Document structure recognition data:
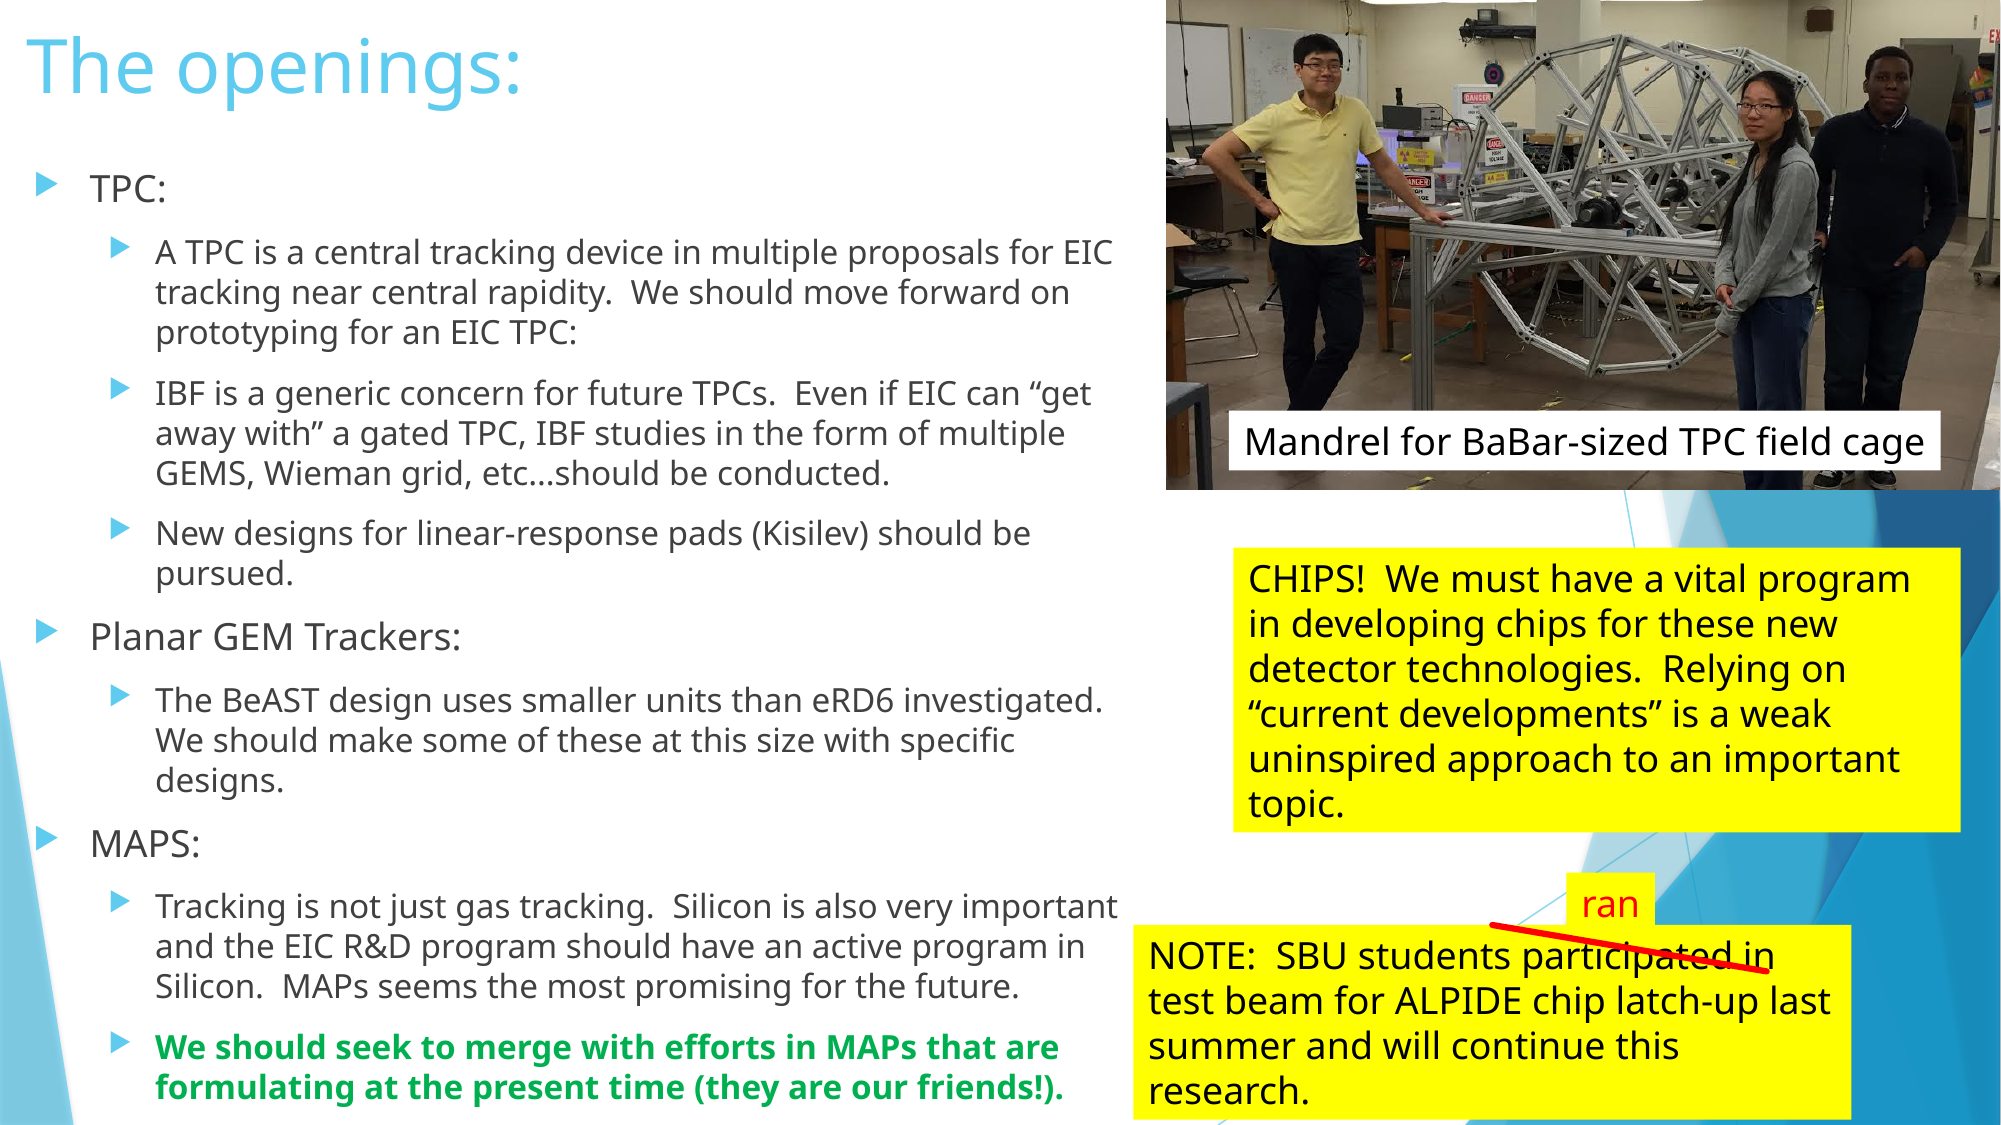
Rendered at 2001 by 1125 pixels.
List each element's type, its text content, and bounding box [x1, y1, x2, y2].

text_box CHIPS! We must have a vital program in developing chips for these new detector technologies. Relying on “current developments” is a weak uninspired approach to an important topic. [1233, 547, 1961, 833]
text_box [1491, 924, 1768, 972]
text_box ran [1566, 872, 1655, 923]
text_box NOTE: SBU students participated in test beam for ALPIDE chip latch-up last summer and will continue this research. [1133, 924, 1852, 1120]
picture [1165, 0, 2000, 490]
list TPC: A TPC is a central tracking device in multiple proposals for EIC tracking near central rapidity. We should move forward on prototyping for an EIC TPC: IBF is a generic concern for future TPCs. Even if EIC can “get away with” a gated TPC, IBF studies in the form of multiple GEMS, Wieman grid, etc…should be conducted. New designs for linear-response pads (Kisilev) should be pursued. Planar GEM Trackers: The BeAST design uses smaller units than eRD6 investigated. We should make some of these at this size with specific designs. MAPS: Tracking is not just gas tracking. Silicon is also very important and the EIC R&D program should have an active program in Silicon. MAPs seems the most promising for the future. We should seek to merge with efforts in MAPs that are formulating at the present time (they are our friends!). [18, 157, 1152, 1077]
title The openings: [11, 10, 1160, 142]
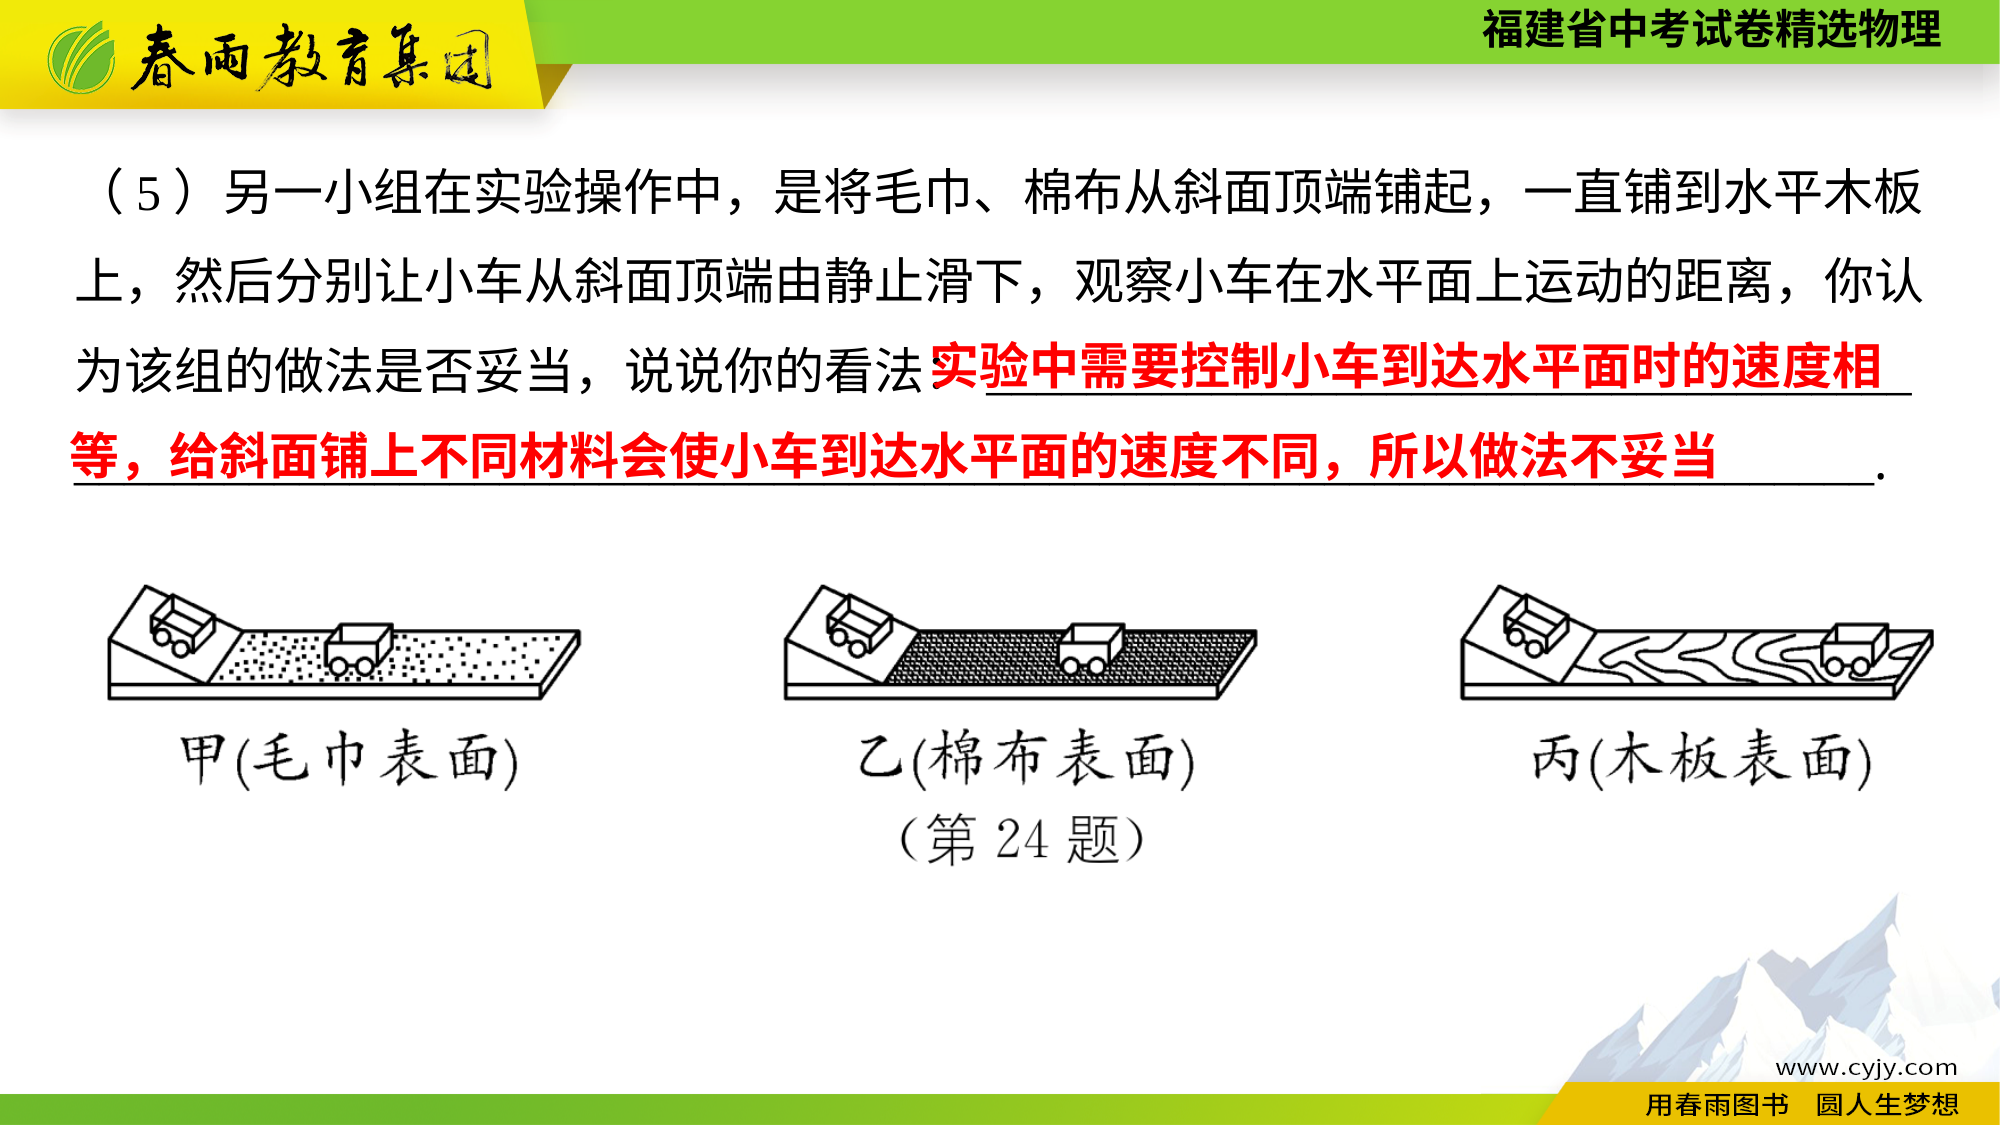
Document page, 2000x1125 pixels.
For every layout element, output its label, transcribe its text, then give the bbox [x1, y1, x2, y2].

text_box 实验中需要控制小车到达水平面时的速度相等，给斜面铺上不同材料会使小车到达水平面的速度不同，所以做法不妥当 [54, 296, 1898, 492]
picture [0, 0, 2000, 1125]
list （5）另一小组在实验操作中，是将毛巾、棉布从斜面顶端铺起，一直铺到水平木板上，然后分别让小车从斜面顶端由静止滑下，观察小车在水平面上运动的距离，你认为该组的做法是否妥当，说说你的看法：_____________________________________ ________________________________________________________________________. [59, 122, 1944, 502]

WHAT IS EXPECTED
Exclude every picture and copy the remaining data exactly.

YOUR RESPONSE
Rendered at 2001 by 1125 pixels.
List each element's type, its text content, and bounding box [x1, y1, x2, y2].

text_box CHIPS! We must have a vital program in developing chips for these new detector technologies. Relying on “current developments” is a weak uninspired approach to an important topic. [1233, 547, 1961, 833]
text_box [1491, 924, 1768, 972]
text_box ran [1566, 872, 1655, 923]
text_box NOTE: SBU students participated in test beam for ALPIDE chip latch-up last summer and will continue this research. [1133, 924, 1852, 1120]
picture [1165, 0, 2000, 490]
list TPC: A TPC is a central tracking device in multiple proposals for EIC tracking near central rapidity. We should move forward on prototyping for an EIC TPC: IBF is a generic concern for future TPCs. Even if EIC can “get away with” a gated TPC, IBF studies in the form of multiple GEMS, Wieman grid, etc…should be conducted. New designs for linear-response pads (Kisilev) should be pursued. Planar GEM Trackers: The BeAST design uses smaller units than eRD6 investigated. We should make some of these at this size with specific designs. MAPS: Tracking is not just gas tracking. Silicon is also very important and the EIC R&D program should have an active program in Silicon. MAPs seems the most promising for the future. We should seek to merge with efforts in MAPs that are formulating at the present time (they are our friends!). [18, 157, 1152, 1077]
title The openings: [11, 10, 1160, 142]
Document page, 2000x1125 pixels.
For every layout element, output its label, transcribe its text, then give the bbox [x1, y1, x2, y2].

text_box 实验中需要控制小车到达水平面时的速度相等，给斜面铺上不同材料会使小车到达水平面的速度不同，所以做法不妥当 [54, 296, 1898, 492]
picture [0, 0, 2000, 1125]
list （5）另一小组在实验操作中，是将毛巾、棉布从斜面顶端铺起，一直铺到水平木板上，然后分别让小车从斜面顶端由静止滑下，观察小车在水平面上运动的距离，你认为该组的做法是否妥当，说说你的看法：_____________________________________ ________________________________________________________________________. [59, 122, 1944, 502]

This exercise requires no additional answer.